SELECTED TEXT:
※ ※ ※

# Text Match

In [None]:
from transformers import (
    AutoTokenizer,
    AutoModelForSequenceClassification,
    Trainer,
    TrainingArguments,
)

from datasets import load_dataset
import os

os.environ["CUDA_VISIBLE_DEVICES"] = "2"
os.environ["NCCL_P2P_DISABLE"] = "1"
os.environ["NCCL_IB_DISABLE"] = "1"

In [None]:
dataset = load_dataset("json", data_files="./train_pair_1w.json", split="train")

In [None]:
dataset[0]

In [None]:
datasets = dataset.train_test_split(test_size=0.2)

## Preprocess Data

In [None]:
import torch

tokenizer = AutoTokenizer.from_pretrained("../chinese-macbert-base")

def process(examples):
    tokenized_examples = tokenizer(
        examples["sentence1"],
        examples["sentence2"],
        max_length=128,
        truncation=True,
    )
    tokenized_examples["labels"] = [float(label) for label in examples["label"]]
    return tokenized_examples

tokenized_datasets = datasets.map(process, batched=True, remove_columns=datasets["train"].column_names)

In [None]:
tokenized_datasets

## Model Training

In [None]:
from transformers import AutoModelForSequenceClassification

model = AutoModelForSequenceClassification.from_pretrained("../chinese-macbert-base", num_labels=1)

In [None]:
import evaluate

metric_accuracy = evaluate.load("../evaluate/metrics/accuracy/accuracy.py")
metric_f1 = evaluate.load("../evaluate/metrics/f1/f1.py")

In [None]:
import numpy as np

def compute_metrics(pred):
    predictions, labels = pred
    predictions = np.asarray(predictions).flatten()

※ ※ ※

EXERCISE INPUT:
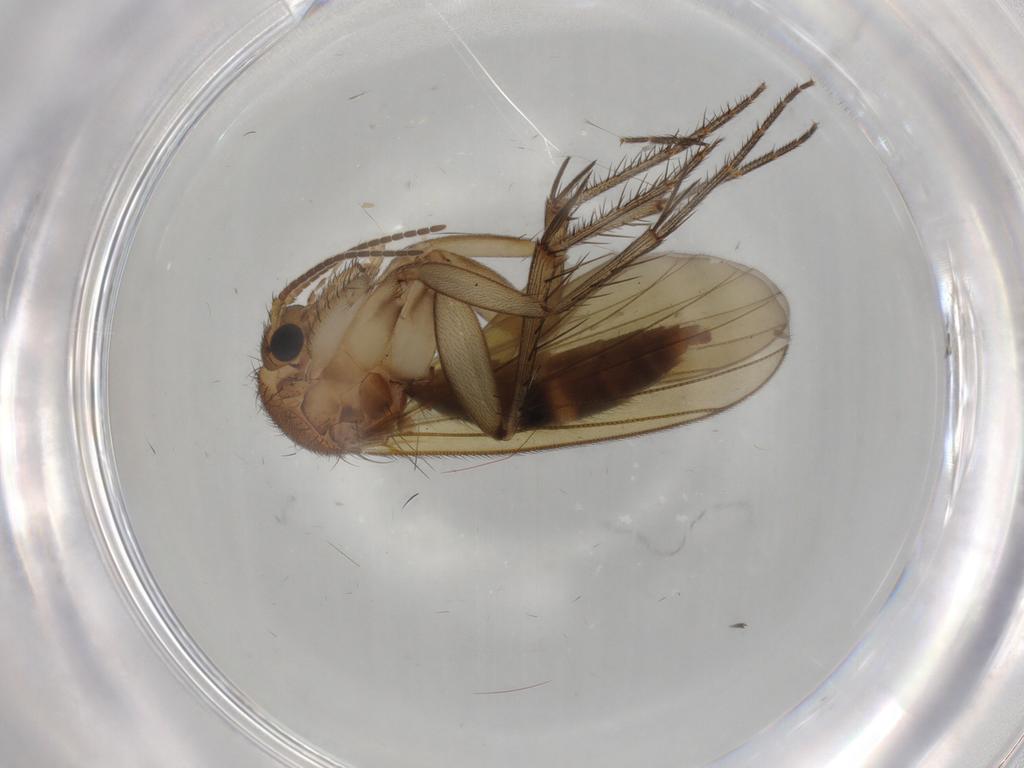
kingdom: Animalia
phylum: Arthropoda
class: Insecta
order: Diptera
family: Mycetophilidae
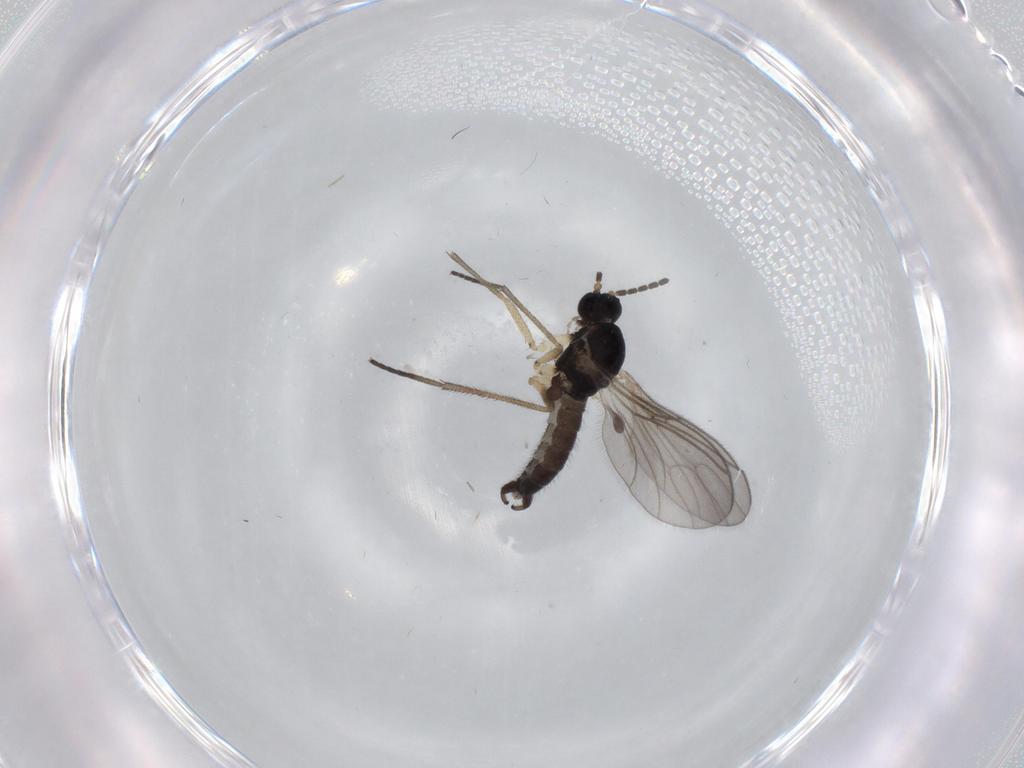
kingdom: Animalia
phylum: Arthropoda
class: Insecta
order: Diptera
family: Sciaridae
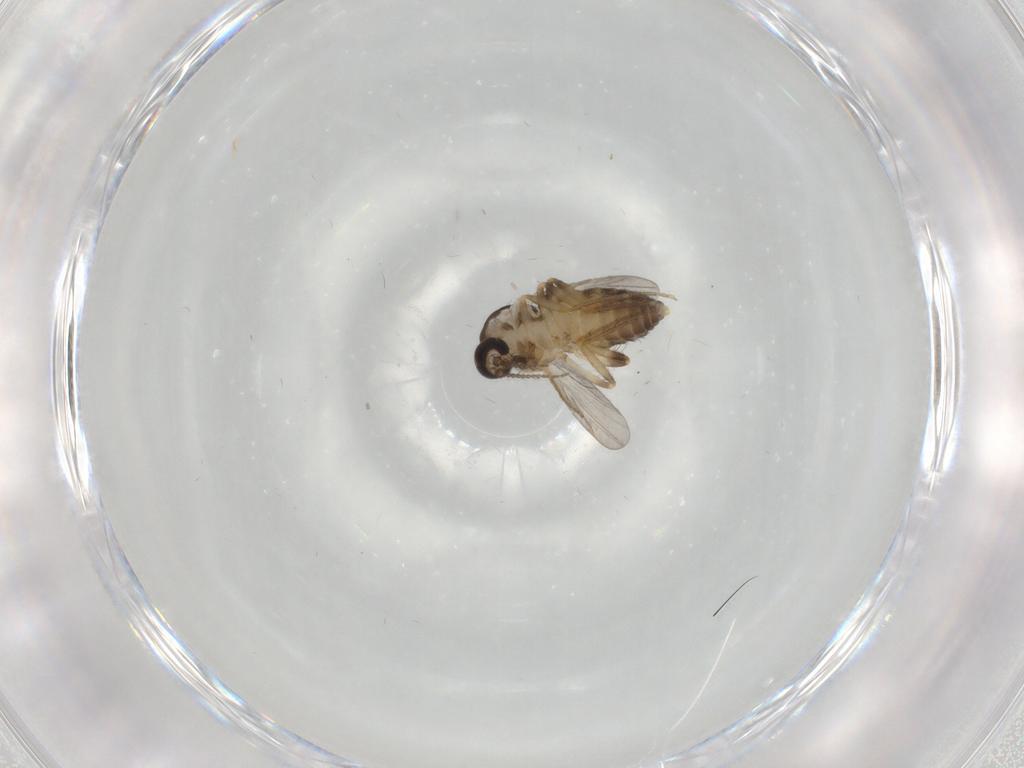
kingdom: Animalia
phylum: Arthropoda
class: Insecta
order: Diptera
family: Ceratopogonidae
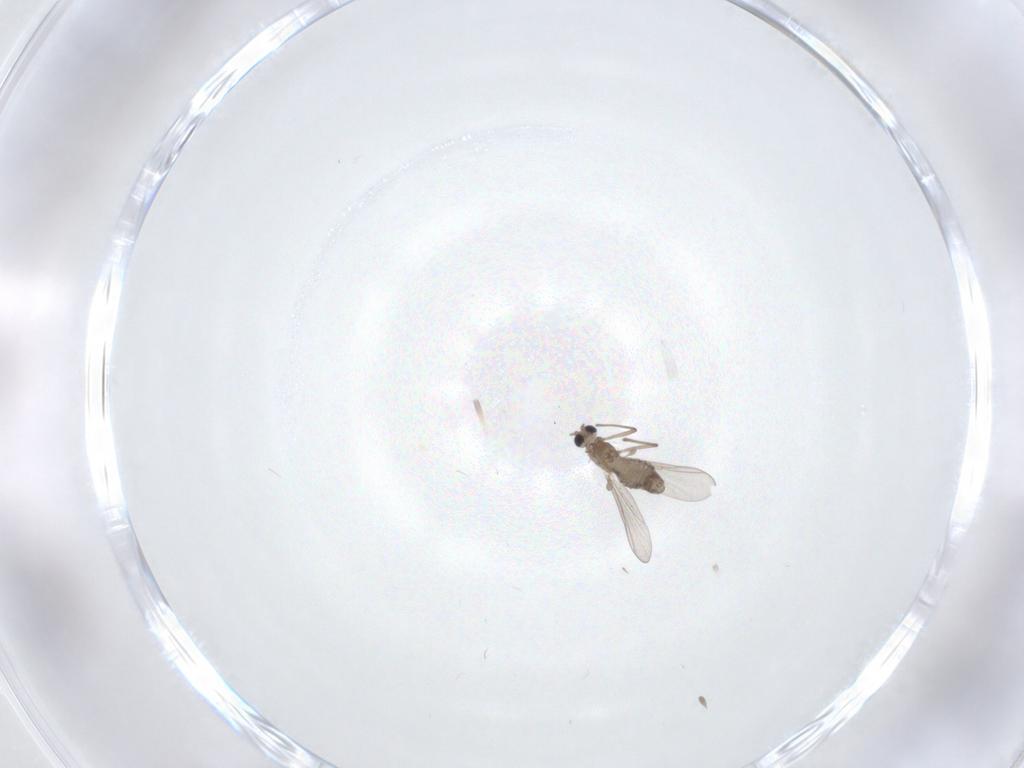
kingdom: Animalia
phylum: Arthropoda
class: Insecta
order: Diptera
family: Chironomidae
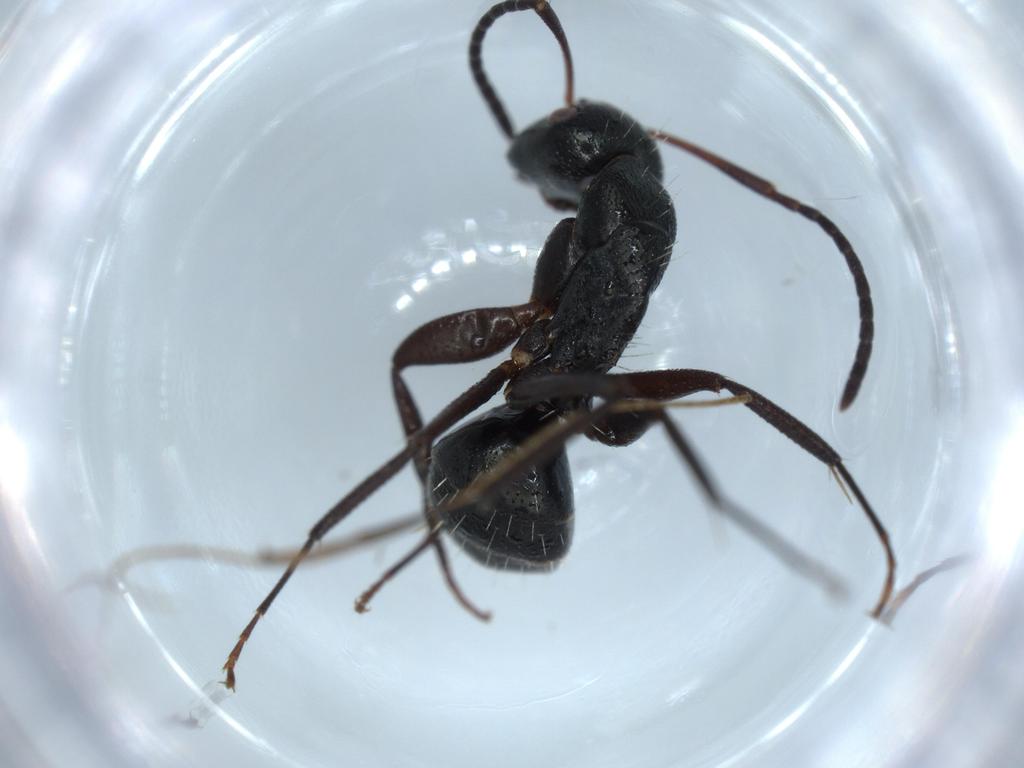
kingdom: Animalia
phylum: Arthropoda
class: Insecta
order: Hymenoptera
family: Formicidae
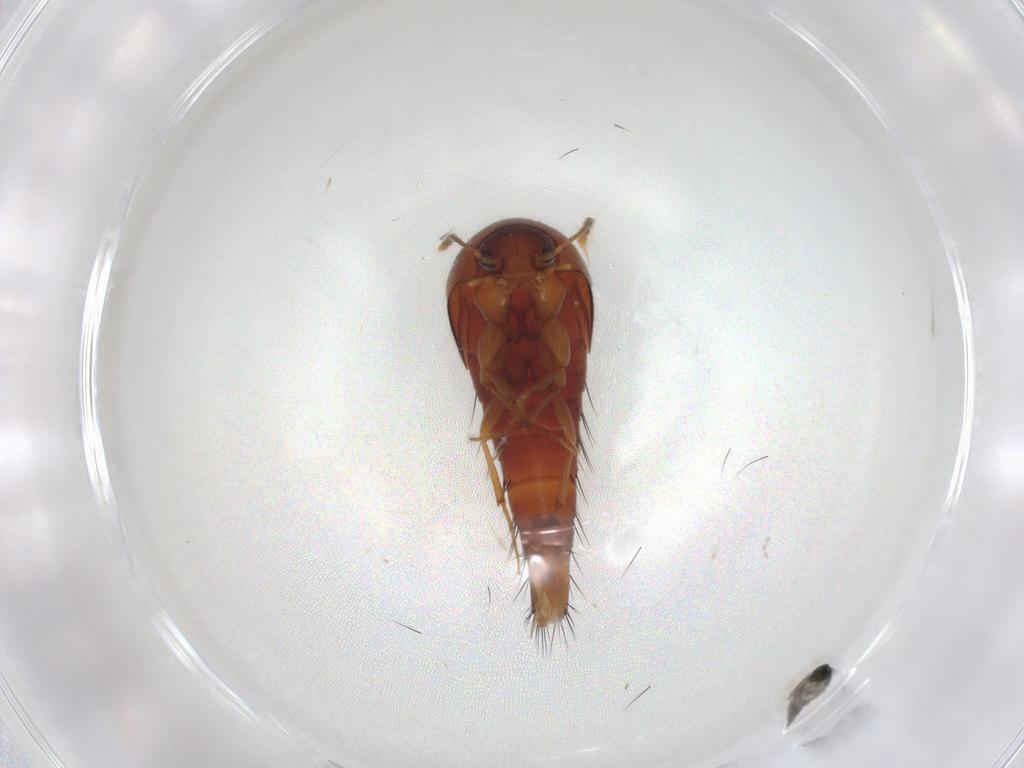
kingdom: Animalia
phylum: Arthropoda
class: Insecta
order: Coleoptera
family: Staphylinidae
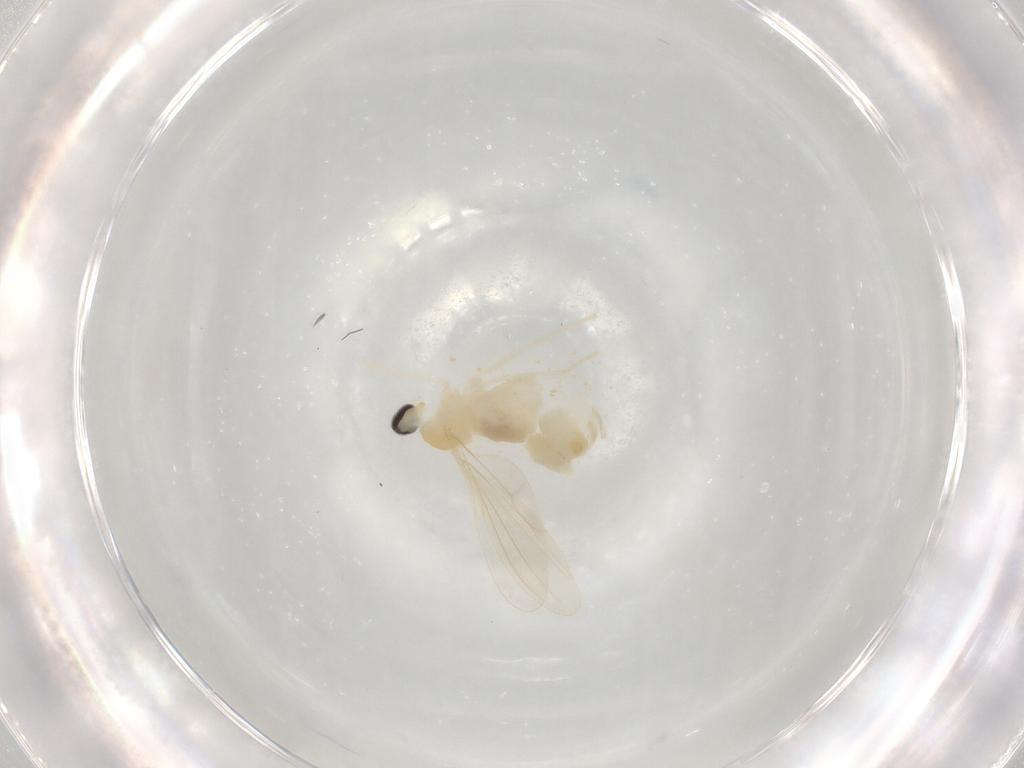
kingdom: Animalia
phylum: Arthropoda
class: Insecta
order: Diptera
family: Cecidomyiidae
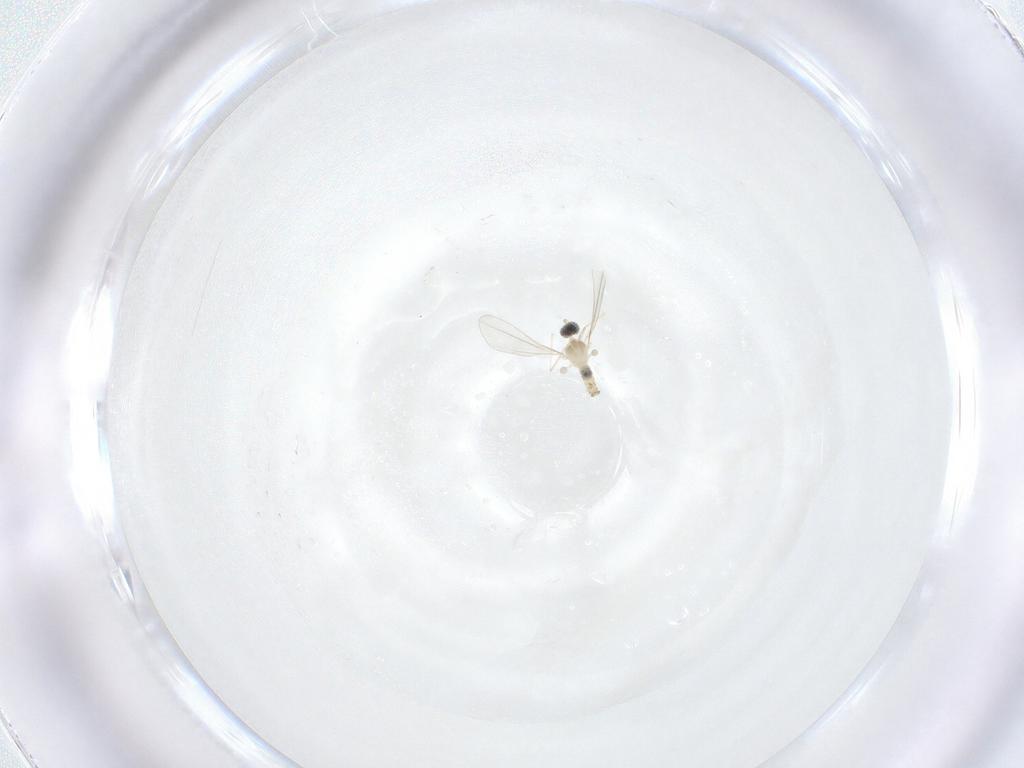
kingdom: Animalia
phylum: Arthropoda
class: Insecta
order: Diptera
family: Cecidomyiidae
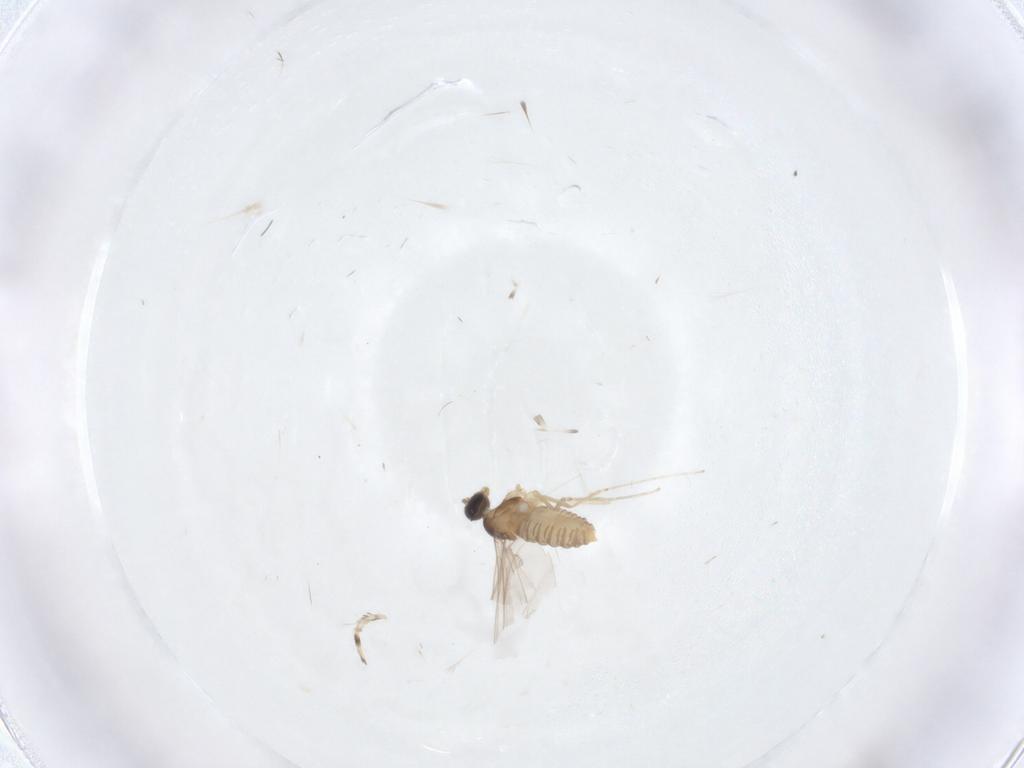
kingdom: Animalia
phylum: Arthropoda
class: Insecta
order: Diptera
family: Cecidomyiidae
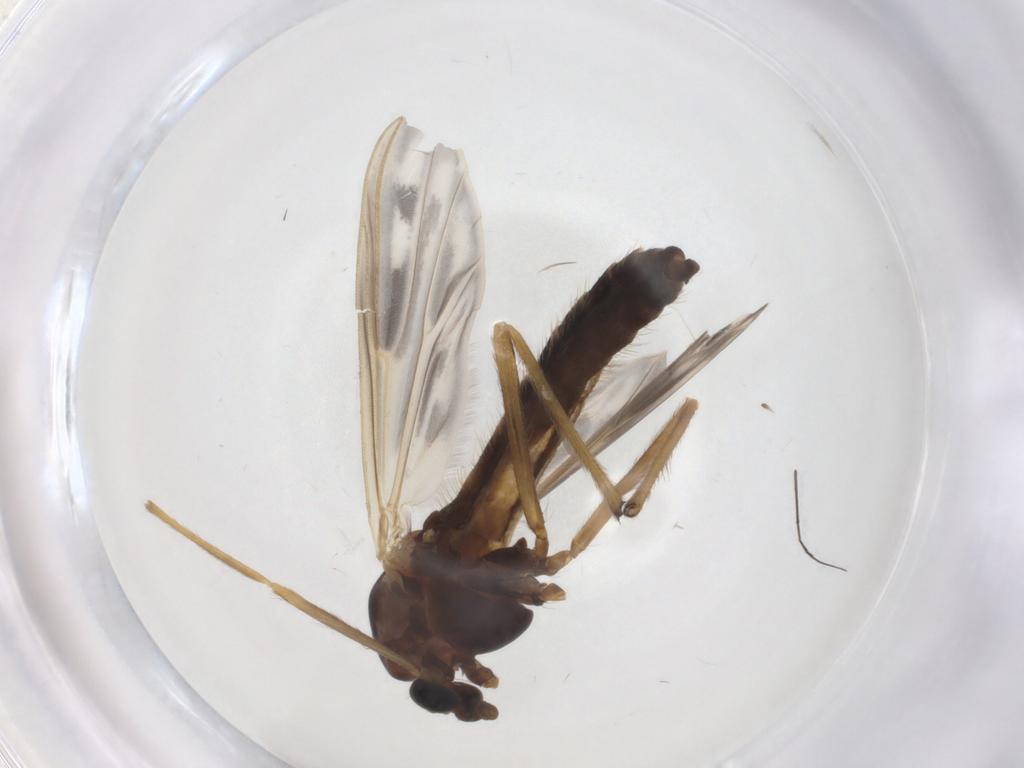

※ ※ ※

BRIEF 1: Pull out each line of the entries that contains the word "family".
BRIEF 2: Carry on the text-matching notebook from the point where it stops.

RESULT 1:
family: Mycetophilidae
family: Sciaridae
family: Ceratopogonidae
family: Chironomidae
family: Formicidae
family: Staphylinidae
family: Cecidomyiidae
family: Cecidomyiidae
family: Cecidomyiidae

RESULT 2:
    predictions = [int(float(p) > 0.5) for p in predictions]
    labels = [int(l) for l in labels]

    acc = metric_accuracy.compute(predictions=predictions, references=labels)
    f1 = metric_f1.compute(predictions=predictions, references=labels)
    acc.update(f1)
    return acc

In [None]:
args = TrainingArguments(
    output_dir="./models_cross",
    per_device_train_batch_size=32,
    per_device_eval_batch_size=32,
    logging_steps=10,
    eval_strategy="epoch",
    save_strategy="epoch",
    save_total_limit=3,
    learning_rate=2e-5,
    weight_decay=0.01,
    metric_for_best_model="f1",
    load_best_model_at_end=True
    )

In [None]:
from transformers import DataCollatorWithPadding

trainer = Trainer(
    model=model,
    args=args,
    train_dataset=tokenized_datasets["train"],
    eval_dataset=tokenized_datasets["test"],
    data_collator=DataCollatorWithPadding(tokenizer=tokenizer),
    compute_metrics=compute_metrics,
)

In [None]:
trainer.train()